Maxfacts

Maxfacts is currently a work-in-progress, many areas of the site are incomplete.

Abscess

This is generally an acute condition which, if treated appropriately, should quickly resolve if the pus is drained and the cause removed.

Dental abscess (simple, localised to gum)

Time-lines short term: responds within 24 hours.

Time-lines medium term: all signs of infection resolved within 7 days.

Time-lines long term: only applicable if the cause is not removed. If the cause is not dealt with the abscess will recur over a period of months and years, possibly forming a chronic draining sinus called an odontogenic sinus.

Cervicofacial abscess

Time-lines short term: after drainage the drain may have to remain for 2-3 days to ensure there is no recollection of pus. The source must be removed. There is usually a lot of limitation of mouth opening, stiffness of the surrounding skin and discomfort even though you are getting better. There may be more swelling even though the pus has gone. Despite more swelling you usually find the pain improves rapidly, if it doesn’t there is likely to be a recollection of pus or it is not all drained.

Time-lines medium term: it can take 2 weeks to start to feel more “normal” after an abscess like this and for the swelling to settle by about 90%. At this stage it is not unusual to still have quite limited mouth opening.

Time-lines long term: dependingon where the abscess was it can take weeks to months for normal mouth opening and jaw movement to occur. This is especially true with collections of pus underneath the large, powerful jaw closing muscles when it can take up to 6 months for full (normal for you) movement to happen.

Ludwig’s angina

Time-lines short term: this can be a life threatening condition and you may be in hospital for 7-10 days after drainage. Some people need the life supporting facilities of intensive care units and a breathing tube inserted through the nose for a few days. This is always preferred to a surgical opening into the airway as if that is needed the recovery time is much longer and the risks are higher.

Time-lines medium term: discharge after 7-10 days but conventional home routine and work will be unlikely for another 2 weeks. Normal chewing, speaking and swallowing are unlikely during this time and may take several more weeks to happen.

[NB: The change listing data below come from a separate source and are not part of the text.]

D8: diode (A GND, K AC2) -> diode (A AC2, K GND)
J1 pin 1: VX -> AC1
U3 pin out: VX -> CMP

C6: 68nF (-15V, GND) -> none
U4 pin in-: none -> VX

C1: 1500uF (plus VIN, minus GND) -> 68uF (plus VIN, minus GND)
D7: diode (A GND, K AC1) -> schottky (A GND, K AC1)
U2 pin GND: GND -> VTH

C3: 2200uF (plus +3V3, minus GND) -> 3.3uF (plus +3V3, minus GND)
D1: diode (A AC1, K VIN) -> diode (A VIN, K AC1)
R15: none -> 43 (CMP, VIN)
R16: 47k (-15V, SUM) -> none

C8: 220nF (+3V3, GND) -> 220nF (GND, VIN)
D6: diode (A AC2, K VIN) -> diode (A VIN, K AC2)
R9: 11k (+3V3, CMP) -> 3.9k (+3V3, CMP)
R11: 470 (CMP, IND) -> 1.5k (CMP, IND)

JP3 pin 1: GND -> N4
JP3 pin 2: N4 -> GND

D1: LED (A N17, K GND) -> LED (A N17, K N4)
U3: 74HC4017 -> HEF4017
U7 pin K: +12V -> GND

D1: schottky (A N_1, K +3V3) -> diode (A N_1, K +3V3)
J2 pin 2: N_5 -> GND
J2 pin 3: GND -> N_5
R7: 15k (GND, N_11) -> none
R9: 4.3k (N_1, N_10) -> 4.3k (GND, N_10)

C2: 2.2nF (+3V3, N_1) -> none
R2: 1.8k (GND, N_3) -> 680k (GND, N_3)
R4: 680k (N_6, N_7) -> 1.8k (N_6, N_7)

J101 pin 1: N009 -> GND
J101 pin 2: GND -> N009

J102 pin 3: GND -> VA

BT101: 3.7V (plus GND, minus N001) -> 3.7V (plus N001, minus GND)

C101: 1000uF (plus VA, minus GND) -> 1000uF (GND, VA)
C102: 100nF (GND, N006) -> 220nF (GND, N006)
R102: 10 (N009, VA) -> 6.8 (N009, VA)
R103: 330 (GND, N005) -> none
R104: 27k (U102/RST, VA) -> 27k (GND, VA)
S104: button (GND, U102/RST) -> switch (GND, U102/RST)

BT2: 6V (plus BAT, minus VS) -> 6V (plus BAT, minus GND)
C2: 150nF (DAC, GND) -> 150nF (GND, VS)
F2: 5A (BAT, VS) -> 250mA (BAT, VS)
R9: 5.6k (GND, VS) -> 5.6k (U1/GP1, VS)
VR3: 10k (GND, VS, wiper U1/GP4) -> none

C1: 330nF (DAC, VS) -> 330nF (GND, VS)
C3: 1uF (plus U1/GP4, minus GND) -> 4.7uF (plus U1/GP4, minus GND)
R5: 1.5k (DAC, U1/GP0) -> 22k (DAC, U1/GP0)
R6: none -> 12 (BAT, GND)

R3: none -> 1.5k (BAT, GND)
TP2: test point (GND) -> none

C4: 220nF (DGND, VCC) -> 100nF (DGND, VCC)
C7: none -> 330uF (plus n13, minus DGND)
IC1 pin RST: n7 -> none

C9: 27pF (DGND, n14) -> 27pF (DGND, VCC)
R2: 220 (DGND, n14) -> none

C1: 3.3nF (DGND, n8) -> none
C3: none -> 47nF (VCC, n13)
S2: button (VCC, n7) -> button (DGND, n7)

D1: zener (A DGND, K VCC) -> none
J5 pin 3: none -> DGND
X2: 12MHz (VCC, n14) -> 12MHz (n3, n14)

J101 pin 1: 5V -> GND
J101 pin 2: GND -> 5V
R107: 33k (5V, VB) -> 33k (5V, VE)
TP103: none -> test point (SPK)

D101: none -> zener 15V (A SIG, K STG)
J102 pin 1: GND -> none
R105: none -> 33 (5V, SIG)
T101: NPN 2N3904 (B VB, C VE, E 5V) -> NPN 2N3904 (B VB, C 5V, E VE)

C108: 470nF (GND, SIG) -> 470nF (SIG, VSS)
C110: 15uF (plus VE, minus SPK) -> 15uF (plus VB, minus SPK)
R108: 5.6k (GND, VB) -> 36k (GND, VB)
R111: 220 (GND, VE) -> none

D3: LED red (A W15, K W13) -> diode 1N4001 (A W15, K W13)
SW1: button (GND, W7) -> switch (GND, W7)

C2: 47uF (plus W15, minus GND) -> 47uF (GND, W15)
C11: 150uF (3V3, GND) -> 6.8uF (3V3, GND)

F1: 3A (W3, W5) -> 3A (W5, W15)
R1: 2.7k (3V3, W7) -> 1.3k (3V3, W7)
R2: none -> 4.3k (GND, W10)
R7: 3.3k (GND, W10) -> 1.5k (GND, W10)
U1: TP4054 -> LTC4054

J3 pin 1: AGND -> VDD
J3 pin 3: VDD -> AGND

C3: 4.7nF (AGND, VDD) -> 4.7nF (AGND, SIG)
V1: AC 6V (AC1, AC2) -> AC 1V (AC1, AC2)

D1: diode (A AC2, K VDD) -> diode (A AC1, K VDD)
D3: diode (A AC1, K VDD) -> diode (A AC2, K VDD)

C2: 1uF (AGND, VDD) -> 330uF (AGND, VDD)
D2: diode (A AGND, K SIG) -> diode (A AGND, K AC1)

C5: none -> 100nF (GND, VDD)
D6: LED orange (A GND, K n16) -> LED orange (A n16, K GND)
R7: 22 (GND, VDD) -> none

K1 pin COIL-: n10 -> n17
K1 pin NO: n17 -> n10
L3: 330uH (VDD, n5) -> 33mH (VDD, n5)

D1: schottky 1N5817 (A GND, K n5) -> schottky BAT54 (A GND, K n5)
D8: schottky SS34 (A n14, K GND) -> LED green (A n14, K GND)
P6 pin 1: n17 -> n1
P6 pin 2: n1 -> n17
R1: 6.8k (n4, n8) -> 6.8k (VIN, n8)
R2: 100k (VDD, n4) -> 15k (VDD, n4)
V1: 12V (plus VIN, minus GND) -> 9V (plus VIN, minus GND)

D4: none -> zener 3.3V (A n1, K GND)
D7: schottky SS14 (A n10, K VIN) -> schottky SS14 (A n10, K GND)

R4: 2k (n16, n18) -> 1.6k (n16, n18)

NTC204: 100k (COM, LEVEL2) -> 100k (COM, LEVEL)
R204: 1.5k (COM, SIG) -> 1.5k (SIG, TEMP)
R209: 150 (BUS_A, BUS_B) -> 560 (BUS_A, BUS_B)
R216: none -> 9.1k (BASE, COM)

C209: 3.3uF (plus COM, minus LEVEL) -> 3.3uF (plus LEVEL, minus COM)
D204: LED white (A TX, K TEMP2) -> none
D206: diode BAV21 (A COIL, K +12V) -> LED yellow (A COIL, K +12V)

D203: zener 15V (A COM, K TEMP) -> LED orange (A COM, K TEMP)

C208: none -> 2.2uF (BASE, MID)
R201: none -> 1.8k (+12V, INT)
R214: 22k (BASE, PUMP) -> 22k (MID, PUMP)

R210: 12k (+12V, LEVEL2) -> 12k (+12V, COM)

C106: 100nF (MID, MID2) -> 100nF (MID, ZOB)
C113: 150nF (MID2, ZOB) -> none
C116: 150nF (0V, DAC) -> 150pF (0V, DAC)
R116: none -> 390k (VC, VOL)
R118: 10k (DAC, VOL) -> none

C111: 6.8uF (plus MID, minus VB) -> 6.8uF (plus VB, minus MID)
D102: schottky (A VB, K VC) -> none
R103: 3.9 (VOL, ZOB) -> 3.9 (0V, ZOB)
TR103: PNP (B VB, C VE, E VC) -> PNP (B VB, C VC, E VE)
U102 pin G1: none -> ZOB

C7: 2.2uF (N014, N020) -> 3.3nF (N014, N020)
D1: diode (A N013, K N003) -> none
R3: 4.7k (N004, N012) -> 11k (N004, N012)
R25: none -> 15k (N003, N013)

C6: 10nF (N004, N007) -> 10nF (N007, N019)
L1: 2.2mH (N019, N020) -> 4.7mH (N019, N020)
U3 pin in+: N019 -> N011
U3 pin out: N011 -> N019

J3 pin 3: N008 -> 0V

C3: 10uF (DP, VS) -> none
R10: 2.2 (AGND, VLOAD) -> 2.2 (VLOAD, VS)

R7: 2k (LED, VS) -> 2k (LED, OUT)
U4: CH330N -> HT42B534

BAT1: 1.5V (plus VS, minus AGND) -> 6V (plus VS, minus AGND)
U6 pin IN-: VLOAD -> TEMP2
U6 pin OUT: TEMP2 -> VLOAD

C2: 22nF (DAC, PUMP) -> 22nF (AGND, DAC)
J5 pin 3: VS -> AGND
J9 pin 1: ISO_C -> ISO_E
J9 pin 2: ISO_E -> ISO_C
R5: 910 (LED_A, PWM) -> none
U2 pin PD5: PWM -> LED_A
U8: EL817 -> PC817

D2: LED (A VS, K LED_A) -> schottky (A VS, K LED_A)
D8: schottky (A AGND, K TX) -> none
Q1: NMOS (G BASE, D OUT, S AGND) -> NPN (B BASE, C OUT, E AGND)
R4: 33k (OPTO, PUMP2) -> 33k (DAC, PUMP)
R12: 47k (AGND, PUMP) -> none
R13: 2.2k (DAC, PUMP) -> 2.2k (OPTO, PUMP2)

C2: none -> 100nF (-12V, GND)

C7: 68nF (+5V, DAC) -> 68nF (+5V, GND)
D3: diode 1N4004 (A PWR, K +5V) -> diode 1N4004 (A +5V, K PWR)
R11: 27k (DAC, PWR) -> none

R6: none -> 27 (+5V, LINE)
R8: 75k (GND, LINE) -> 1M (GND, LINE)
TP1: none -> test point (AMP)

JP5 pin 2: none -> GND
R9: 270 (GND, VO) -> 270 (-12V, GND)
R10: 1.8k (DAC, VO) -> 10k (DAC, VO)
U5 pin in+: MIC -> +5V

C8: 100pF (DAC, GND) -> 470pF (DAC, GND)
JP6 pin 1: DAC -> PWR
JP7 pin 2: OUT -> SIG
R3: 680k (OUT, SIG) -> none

Time-lines long term: a month or so after discharge you should be feeling more “normal” and slowly your jaw and mouth function will return. The incision lines where the drains were inserted will scar less well than normal surgical incisions and may have to be “revised” – cut out and done again in a more conventional fashion. This isn’t done the first time around because the pus needs to freely drain through an open wound not one that has been neatly stitched together.

Necrotising fasciitis

Time-lines short term: this is another life-threatening condition and may need a similar length of time in hospital as Ludwig’s angina. The major issue here is that skin and underlying tissue usually has to be cut away because the infection destroys it. This is usually dressed with antiseptic dressings before a planned reconstruction.

Time-lines medium term: depending on the amount of skin and underlying tissue removed you may undergo a second operation while in hospital or go home for a series of weekly dressing changes until the infection is completely resolved and healthy underlying tissue has healed enough to accept a flap or graft.